* **DATA RECORDS**:
-=-=-
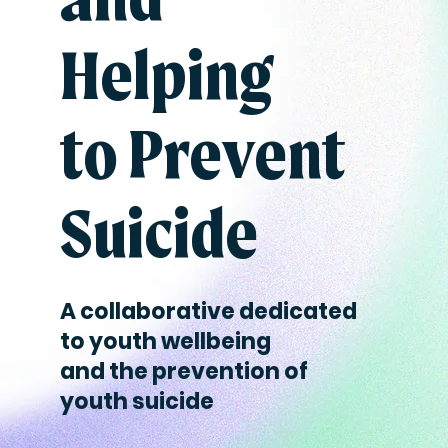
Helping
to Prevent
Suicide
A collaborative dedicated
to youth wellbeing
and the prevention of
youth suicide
-=-=-
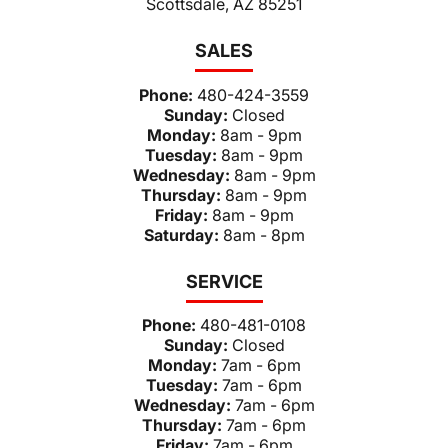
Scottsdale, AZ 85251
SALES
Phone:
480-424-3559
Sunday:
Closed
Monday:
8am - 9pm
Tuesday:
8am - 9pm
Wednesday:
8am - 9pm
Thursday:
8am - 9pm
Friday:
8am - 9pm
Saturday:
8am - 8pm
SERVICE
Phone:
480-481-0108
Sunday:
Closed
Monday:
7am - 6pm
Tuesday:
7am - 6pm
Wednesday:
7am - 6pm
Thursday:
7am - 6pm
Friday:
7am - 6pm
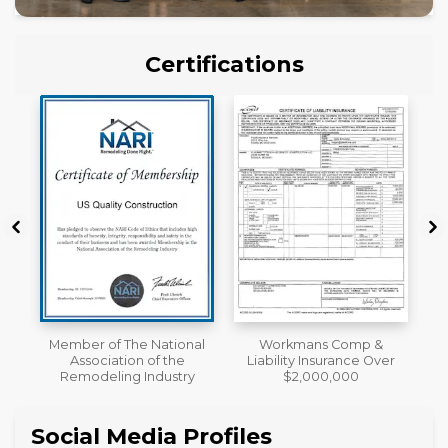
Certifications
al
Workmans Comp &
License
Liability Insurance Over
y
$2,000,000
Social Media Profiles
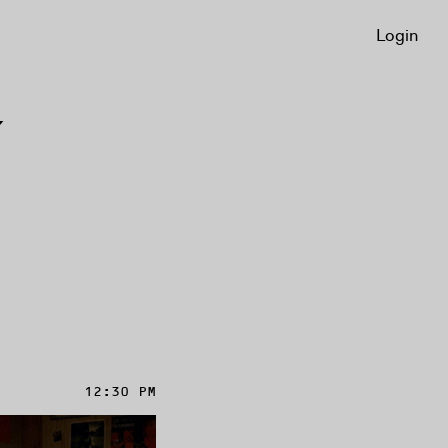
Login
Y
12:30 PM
-=-=-
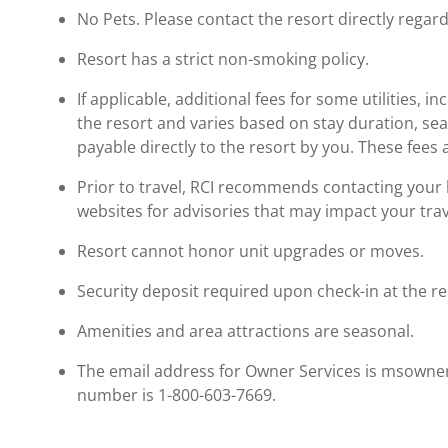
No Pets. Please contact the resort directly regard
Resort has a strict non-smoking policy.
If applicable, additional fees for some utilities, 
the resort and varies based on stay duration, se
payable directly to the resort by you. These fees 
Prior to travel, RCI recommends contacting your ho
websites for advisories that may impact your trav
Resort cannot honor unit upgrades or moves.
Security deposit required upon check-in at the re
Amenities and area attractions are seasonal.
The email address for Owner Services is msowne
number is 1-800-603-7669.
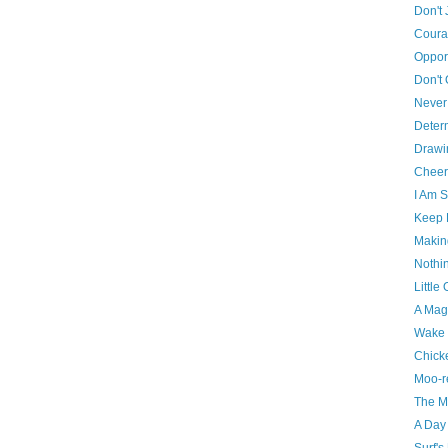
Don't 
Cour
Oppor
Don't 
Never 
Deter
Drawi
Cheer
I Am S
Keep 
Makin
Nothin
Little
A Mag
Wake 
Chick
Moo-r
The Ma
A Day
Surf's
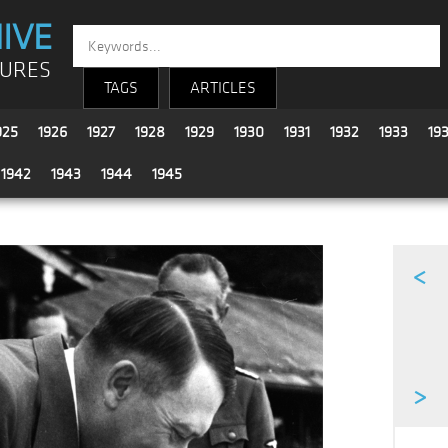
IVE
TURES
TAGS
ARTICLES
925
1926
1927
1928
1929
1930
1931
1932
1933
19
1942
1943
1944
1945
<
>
-=-=-
* **PROBLEM TO SOLVE**: Working from the listing above, pick out every line that has "your" and copy it.

* **WRITTEN REPLY**:
Prior to travel, RCI recommends contacting your ho
websites for advisories that may impact your trav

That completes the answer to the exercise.